Social Marketing the Arlington (and Tower Hamlets and Baltimore) way
Okay, the Commuter blog mentioned that I wrote about the Alrington Car Free Diet Expo, and said there might be more to come. That goosed me, because I wouldn't normally be able to get to it for awhile, and I still haven't uploaded any of my own photos. But here goes...
I am not sure that Arlington fully understands exactly why they are doing so great (maybe they do, and I have never met Diana Sun, the Communications Director for the County) but here is my interpretation. Besides starting with important values and vision, and getting all County agencies committed and executing on the same page with the same philosophy, they have figured out a way to lead change by using social marketing and "design" principles. They combine
1. The Design method;
2. Social marketing principles for behavior change -- A focus on transformation -- not merely "change" or "innovation" (not to mention "system maintenance"); and
3. Development and execution of complete and strategic campaigns;
4. Built upon the creation of complete identity systems and brands. (Logos aren't brands. They are part of a branding-identity system.)
DC1974/Inaudible Noise and I have been discussing the Design Method for some time now.
Recently I went through a great book Designing Brand Identity and I came across another, WorldBranding, that I saw at the Rizzoli bookstore--the Library of Congress doesn't even have that book yet. Plus I've picked up some others, including Wayfinding: Designing and Implementing Graphic Navigational Systems. and Festival Graphics.
The other day he sent me a link to this piece, "How a design thinking approach can help librarians" from the Putting People First blog (which I am going to have to add to my very short list of must read blogs -- Commuterblog, Washcycle, Streetsblog, maybe CEO for Cities, Frozen Tropics). This graphic is from that entry.
The Design Process.
NOTE: VERY IMPORTANT. Note the "Evaluate" and "Refine" stages. Governments rarely prototype. (Not to mention aren't usually great at marketing or graphic design and as importantly, "verve" -- I mean, compare DC's "Metro Extra" bus design to the "Metro Rapid" design in Los Angeles. Or the awful "America's Metro" logo proposed for the "next generation" subway cars. Although the DC Circulator has decent graphics.)
I would probably change this schematic a little, and include prototyping and testing within a combined "Prototype, Test, and Refine" stage.
Then you add to that social marketing, as pioneered by Porter, Novelli, and others. There are good books on the subject by Fine, one co-authored by Philip Kotler, plus Lauffer's out-of-print Marketing for Not-for-Profit Organizations and Kotler and Andreasen's Marketing for Nonprofit Organizations.
And they encapsulate this into "brands" and campaigns such as "The Commuter Store" "Walk Arlington" "Fit Arlington" "Bike Arlington" and now the "Car Free Diet."
I guess you could argue that social marketing has antecedents in direct marketing, which is testable. A particularly good, but old book on the subject is Maximarketing by Stan Rapp, and I've always liked The Marketing Imagination by Ted Leavitt.
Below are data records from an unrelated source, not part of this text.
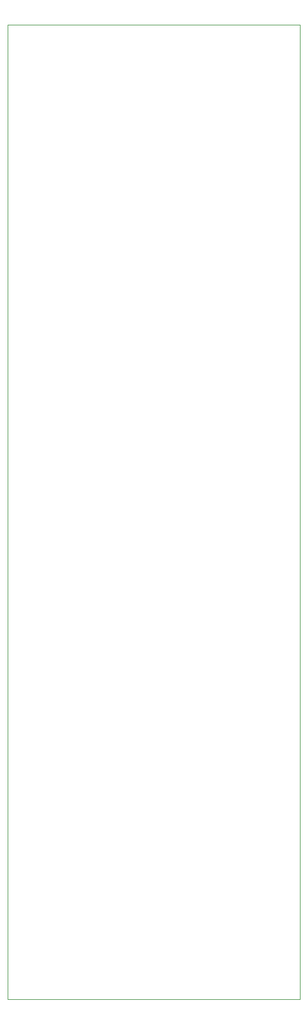
<source format=gm1>
%TF.GenerationSoftware,KiCad,Pcbnew,9.0.4-9.0.4-0~ubuntu24.04.1*%
%TF.CreationDate,2025-09-24T17:39:37+03:00*%
%TF.ProjectId,Patient remote control,50617469-656e-4742-9072-656d6f746520,rev?*%
%TF.SameCoordinates,Original*%
%TF.FileFunction,Profile,NP*%
%FSLAX46Y46*%
G04 Gerber Fmt 4.6, Leading zero omitted, Abs format (unit mm)*
G04 Created by KiCad (PCBNEW 9.0.4-9.0.4-0~ubuntu24.04.1) date 2025-09-24 17:39:37*
%MOMM*%
%LPD*%
G01*
G04 APERTURE LIST*
%TA.AperFunction,Profile*%
%ADD10C,0.050000*%
%TD*%
G04 APERTURE END LIST*
D10*
X97500000Y-28000000D02*
X139500000Y-28000000D01*
X139500000Y-168000000D01*
X97500000Y-168000000D01*
X97500000Y-28000000D01*
M02*

</source>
The Commuter Store was started not by Arlington County but by the Ballston Partnerhip (or a precursor), but that set the stage for this deeper emphasis. A problem with the Commuter Store" as strong as a brand as it is, it emphasizes transit as being mostly for commuting, not transit as a way of life, as part of your lifestyle. Nonetheless, the concept is strong and has been adopted in other jurisdictions around the region.
Rosslyn Commuter Store photos from the Commuter Page website.
I think the brand can be better extended with a good tagline linking other forms of mobility--biking, walking, etc.
Plus, biking and walking need to be given their own dedicated sections within the "stores" to emphasize their importance, as well as the emphasis that Arlington County does give to walking and mobility.
Arlington does something that I always emphasize with nonprofits, that each thing you do needs to accomplish multiple objectives. So Walk Arlington promotes mobility, promotes fitness, and on tours of neighborhoods promotes community building as well as communication about cultural and other resources, not to mention focuses on improving the physical environment (urban design) for walking.
Single-track thinking and doing is unaffordable by any municipality, given ever constrained resources and increasing demands.
Two other places that use the same kinds of organizing principles are:
• Baltimore's Live Baltimore resident attraction program, which is a campaign and focused process that also happens to have a storefront. See "Selling the city: For 10 years, Live Baltimore has been convincing Washington residents and others that city living is charming," from the Baltimore Sun.
• The way that the Tower Hamlets borough of London repositioned their library system into the Idea Store which they describe as:
more than just a library or a place of learning. As well as the traditional library service, Idea Stores offer a wide range of adult education classes, along with career support, training, meeting areas, cafes and arts and leisure pursuits.
Arlington is more focused directly on behavior change when compared to the Idea Store, but Live Baltimore too is very focused, on attracting residents.